◆ **Exercise brief**: The records that follow are to be printed exactly, with no images.

===== Provided entries

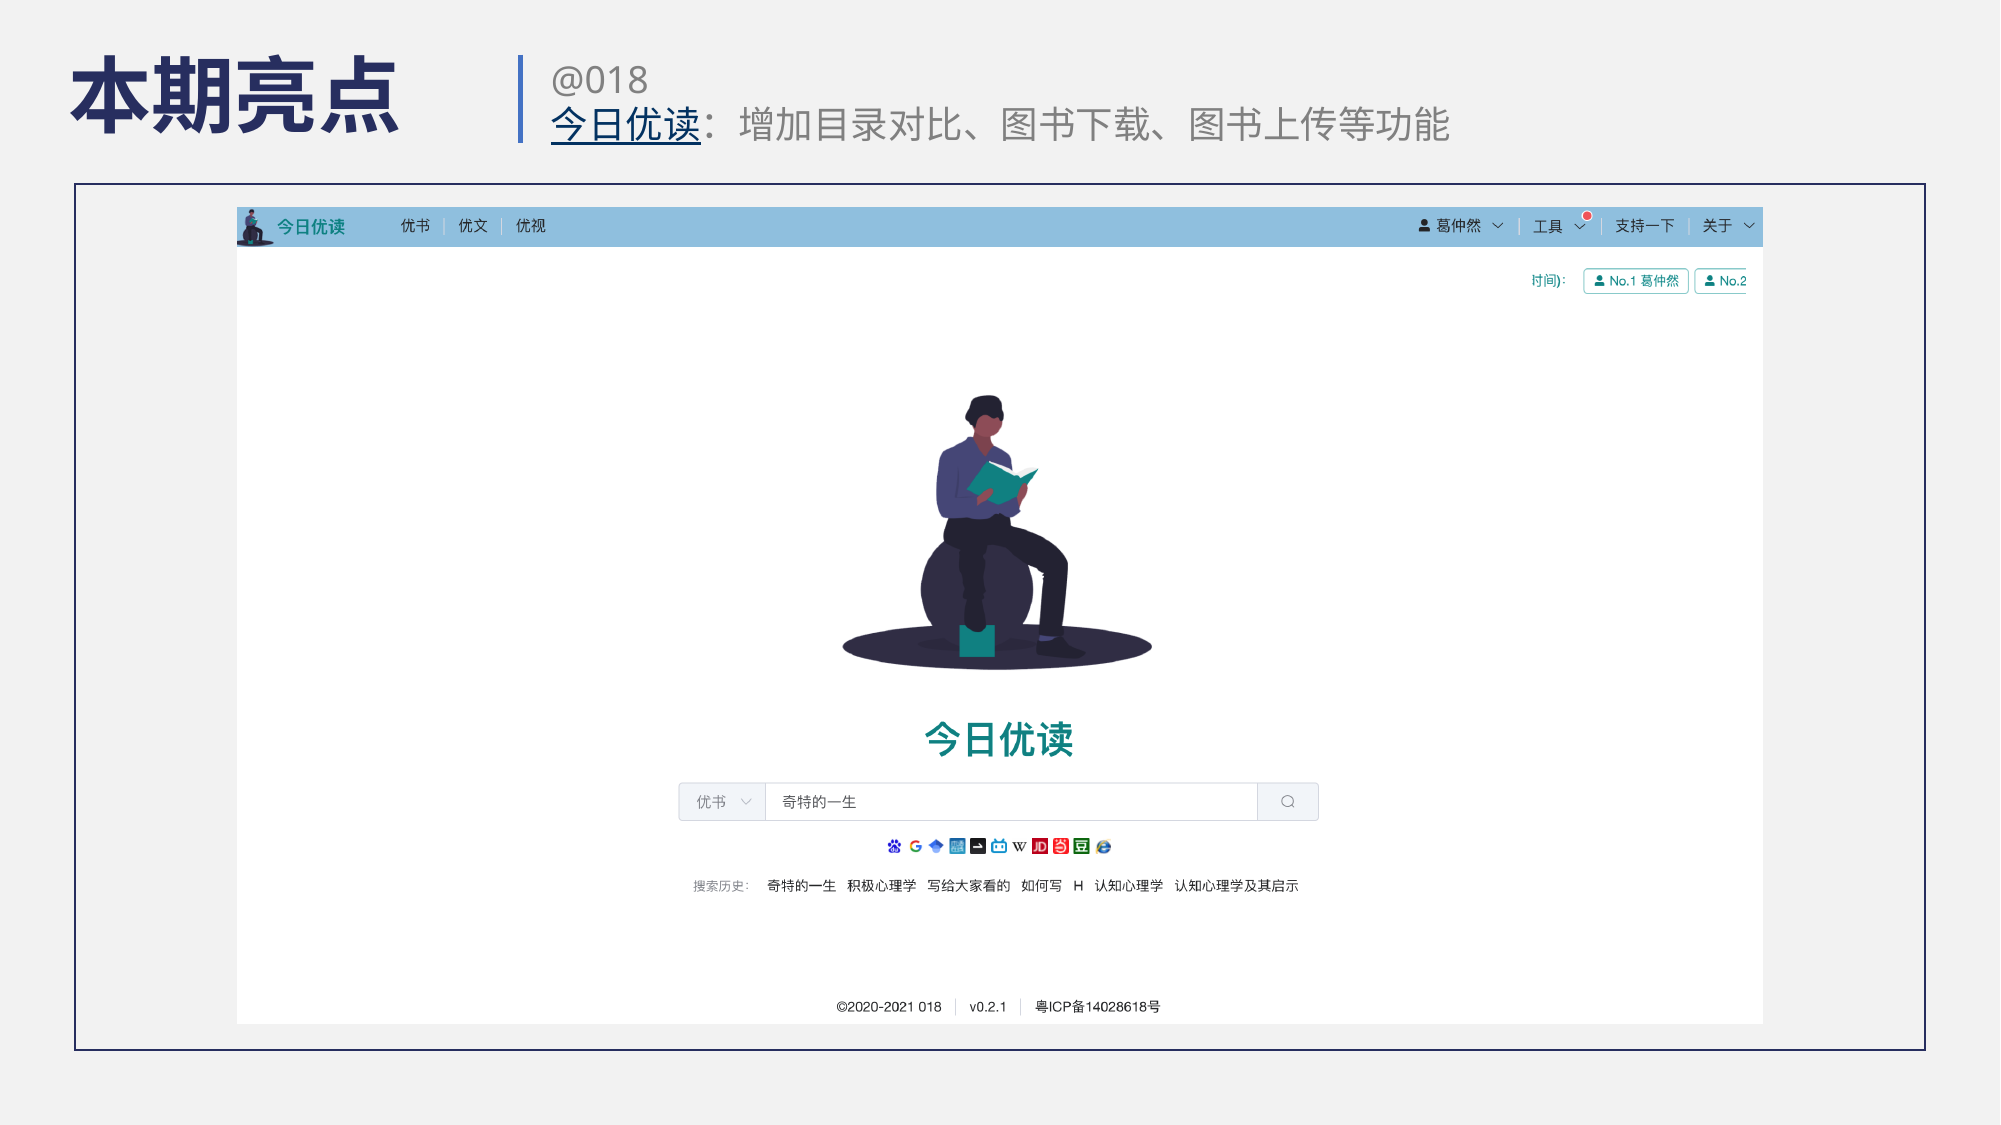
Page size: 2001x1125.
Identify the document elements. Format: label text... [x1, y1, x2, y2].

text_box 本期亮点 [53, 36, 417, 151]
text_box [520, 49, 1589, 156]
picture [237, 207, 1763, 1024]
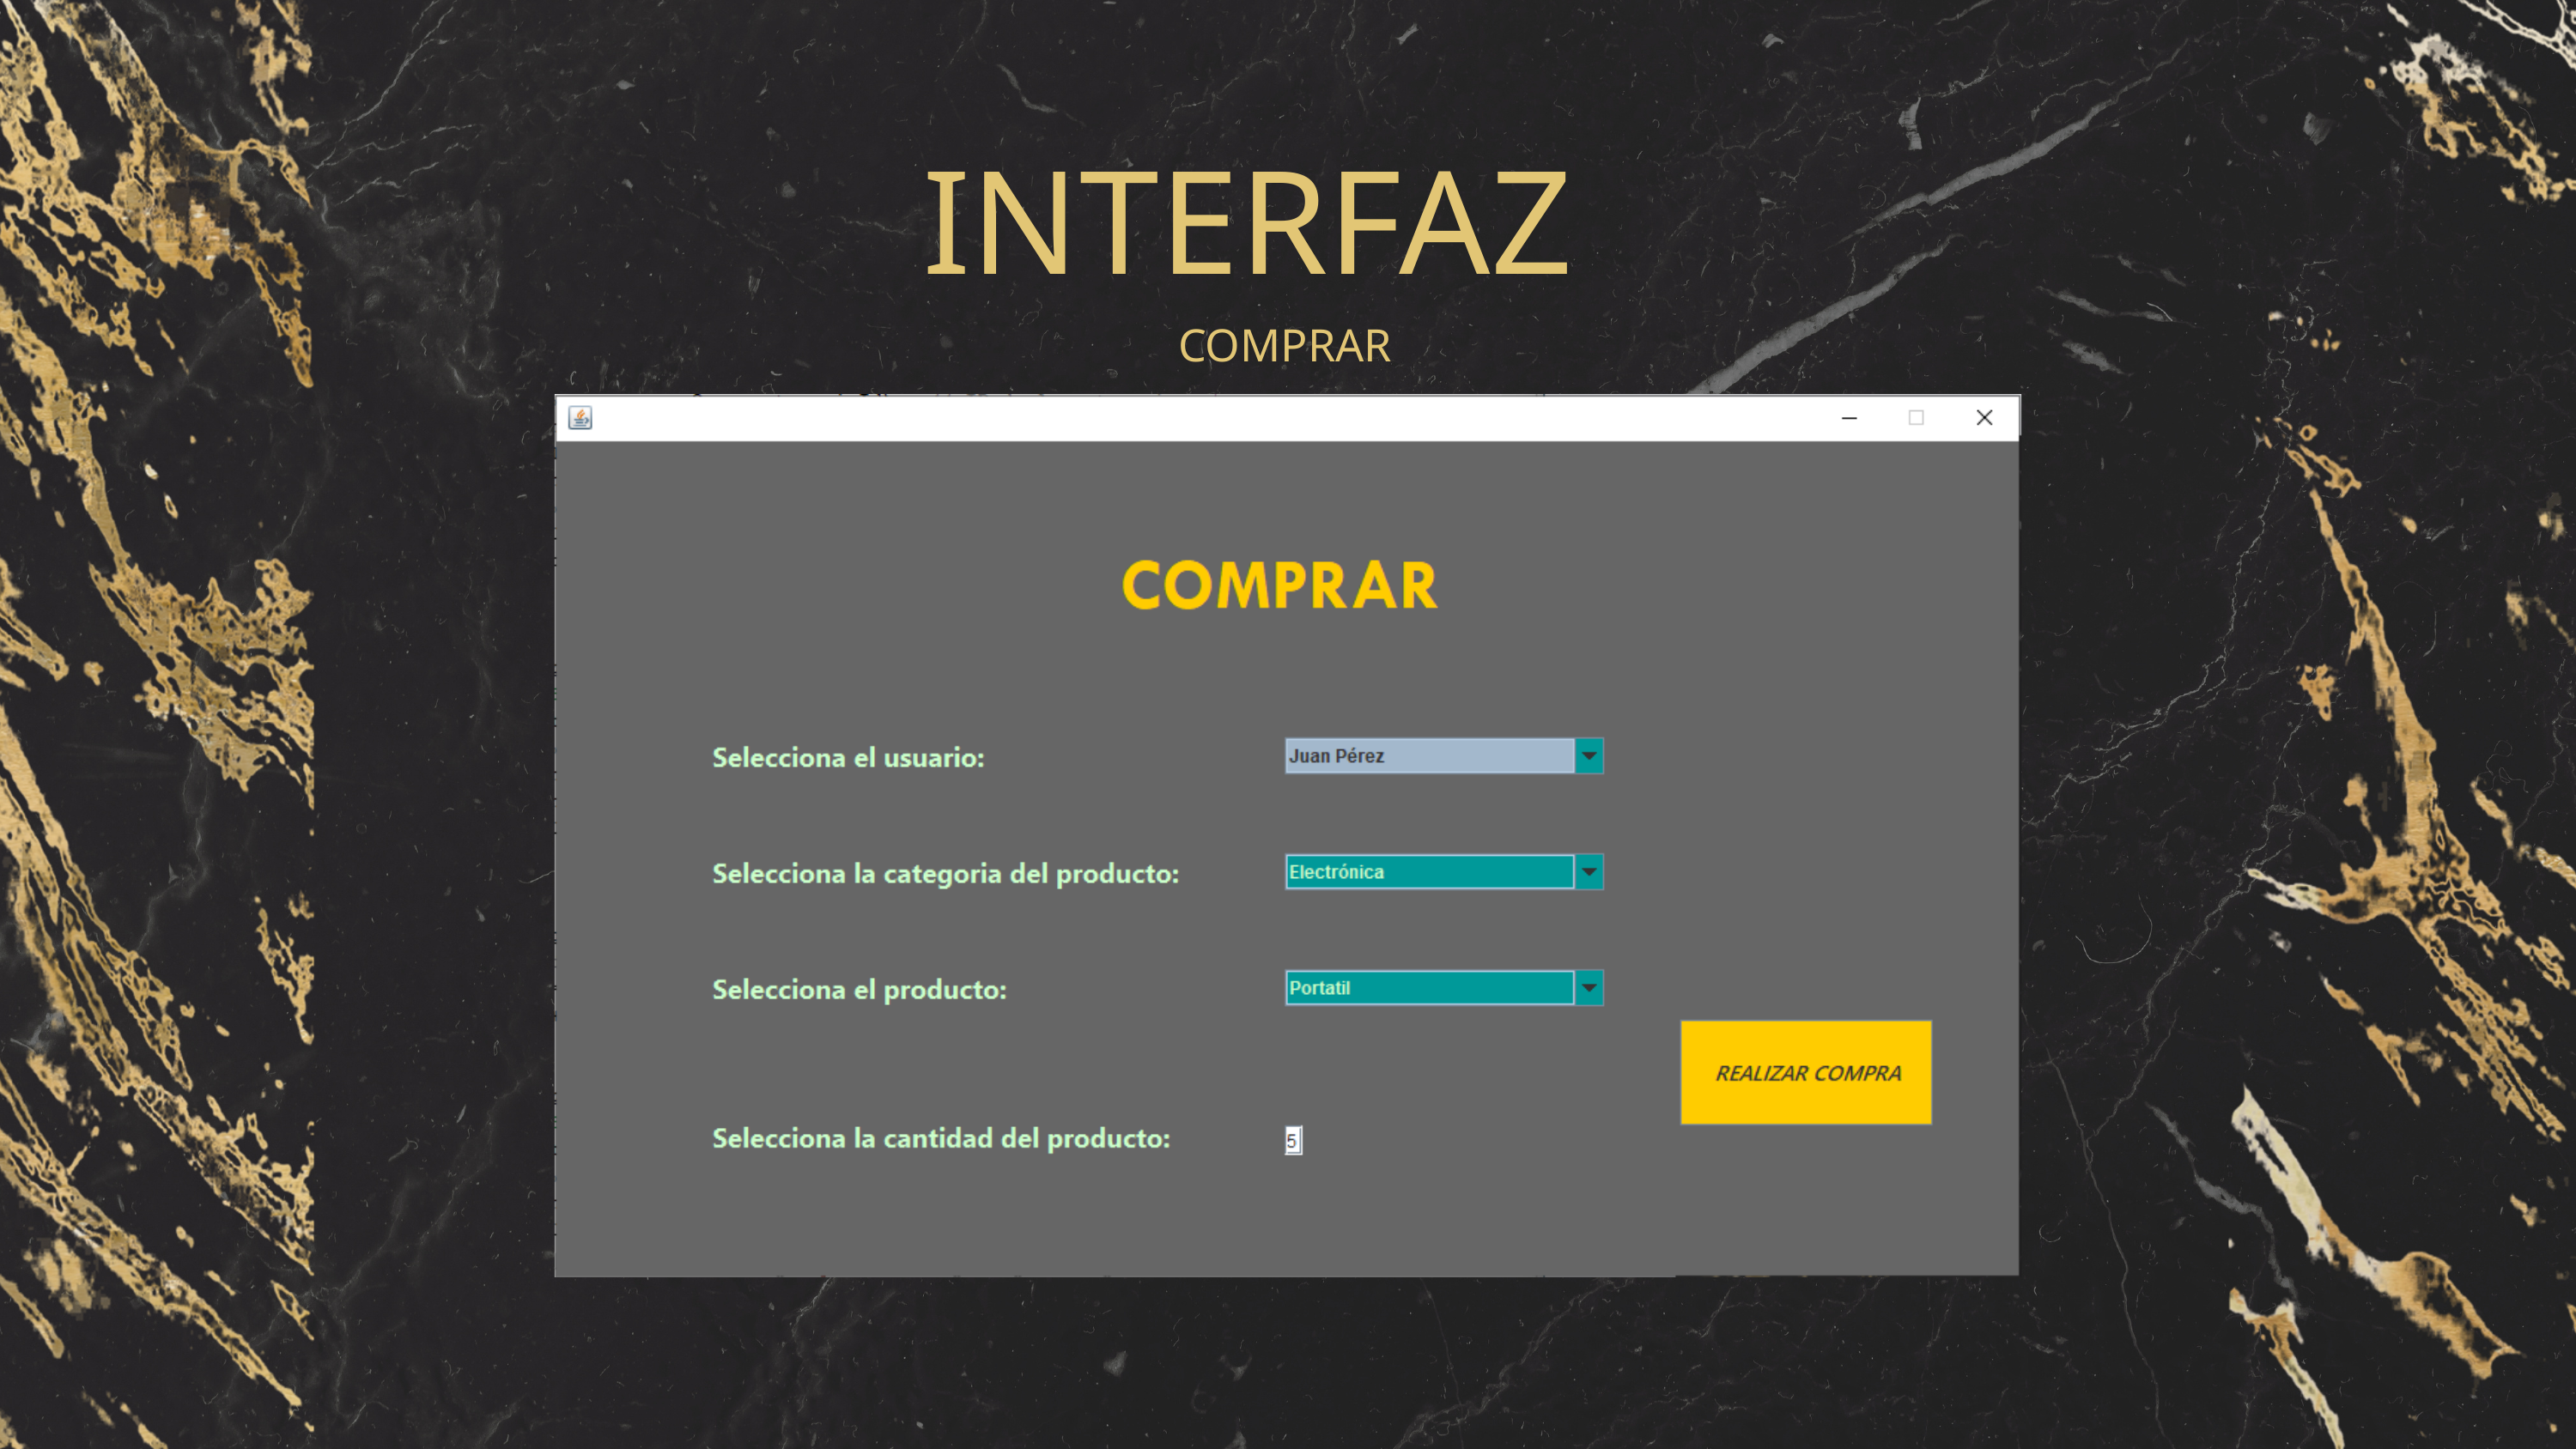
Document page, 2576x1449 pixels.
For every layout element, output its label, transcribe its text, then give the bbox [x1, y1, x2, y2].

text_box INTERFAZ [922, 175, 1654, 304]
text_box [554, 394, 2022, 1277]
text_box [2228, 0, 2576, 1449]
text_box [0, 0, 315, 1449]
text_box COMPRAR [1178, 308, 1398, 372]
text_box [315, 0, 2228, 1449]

==========

◆ **Exercise result**:
Page size: 2001x1125.
Identify the document elements. Format: label text... [x1, y1, x2, y2].

text_box 本期亮点 [53, 36, 417, 151]
text_box [520, 49, 1589, 156]
picture [237, 207, 1763, 1024]
Document page, 2576x1449 pixels.
For every layout element, output its label, transcribe its text, then give the bbox [x1, y1, x2, y2].

text_box INTERFAZ [922, 175, 1654, 304]
text_box [554, 394, 2022, 1277]
text_box [2228, 0, 2576, 1449]
text_box [0, 0, 315, 1449]
text_box COMPRAR [1178, 308, 1398, 372]
text_box [315, 0, 2228, 1449]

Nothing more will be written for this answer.